Although the "fight against evil" has found a new theatre in Iraq, it does not seem likely that the situation in Bosnia, Serbia, Kosovo or Afghanistan will substantially improve. The negative consequences of these "rightful wars" threaten to become bigger than the positive effects that provided the pretext for action in the first place. The international legal order has become international disorder. The American war logic that lies at the foundations of earlier interventions leads unavoidably to new wars. It seems to become less and less important what the rest of the world thinks of these wars. The moral authority of the United States and following in its wake the whole western world have gone into free fall: hate, anger, hunger for revenge and vindictive feelings are on the increase among a growing number of groups in society. They tend to form a fruitful base for extremism and terrorism. In the meanwhile the war industry may become the only economic sector that can keep showing positive growth figures.

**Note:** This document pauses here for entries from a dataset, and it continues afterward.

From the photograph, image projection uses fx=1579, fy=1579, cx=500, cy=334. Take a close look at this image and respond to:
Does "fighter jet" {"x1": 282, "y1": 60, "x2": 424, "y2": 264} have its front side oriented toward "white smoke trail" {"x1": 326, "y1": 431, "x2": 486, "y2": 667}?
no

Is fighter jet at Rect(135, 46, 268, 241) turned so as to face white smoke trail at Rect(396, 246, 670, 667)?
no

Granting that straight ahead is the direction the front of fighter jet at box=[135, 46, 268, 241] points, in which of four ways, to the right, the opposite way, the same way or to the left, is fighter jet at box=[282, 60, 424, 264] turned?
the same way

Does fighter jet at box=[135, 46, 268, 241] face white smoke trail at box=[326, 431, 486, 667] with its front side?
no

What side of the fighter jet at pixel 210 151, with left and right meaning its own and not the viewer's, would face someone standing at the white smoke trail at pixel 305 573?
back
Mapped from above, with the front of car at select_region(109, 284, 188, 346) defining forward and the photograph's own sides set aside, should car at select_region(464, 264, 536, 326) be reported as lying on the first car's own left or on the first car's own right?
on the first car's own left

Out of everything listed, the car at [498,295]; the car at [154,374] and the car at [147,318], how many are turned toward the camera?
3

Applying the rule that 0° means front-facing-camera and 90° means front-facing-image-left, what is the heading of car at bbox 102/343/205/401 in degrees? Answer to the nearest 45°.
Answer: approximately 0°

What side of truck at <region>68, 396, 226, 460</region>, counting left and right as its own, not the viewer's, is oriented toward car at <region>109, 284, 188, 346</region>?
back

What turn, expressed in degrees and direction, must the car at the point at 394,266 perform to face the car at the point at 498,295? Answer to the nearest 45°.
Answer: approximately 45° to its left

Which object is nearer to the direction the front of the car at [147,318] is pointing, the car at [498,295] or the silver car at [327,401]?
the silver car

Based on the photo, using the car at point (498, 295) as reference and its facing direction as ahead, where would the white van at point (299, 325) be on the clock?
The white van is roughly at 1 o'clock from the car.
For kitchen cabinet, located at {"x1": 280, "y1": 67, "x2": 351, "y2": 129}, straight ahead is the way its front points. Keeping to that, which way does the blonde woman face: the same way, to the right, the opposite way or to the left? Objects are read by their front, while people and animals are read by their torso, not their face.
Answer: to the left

Given this chaos it is time to wake up to the fact that the doctrine of humanitarian warfare really is a life threatening error. And yet so many political parties and opinion formers have embraced this doctrine for so long. Militarism is not the solution, but it is one of the main reasons for growing insecurity in the world. As long as this truth is denied, real solutions will stay hidden beyond the horizon.

(Karel Glastra van Loon is a novelist. Jan Marijnissen is leader of the Dutch Socialist Party and one of its nine MPs.)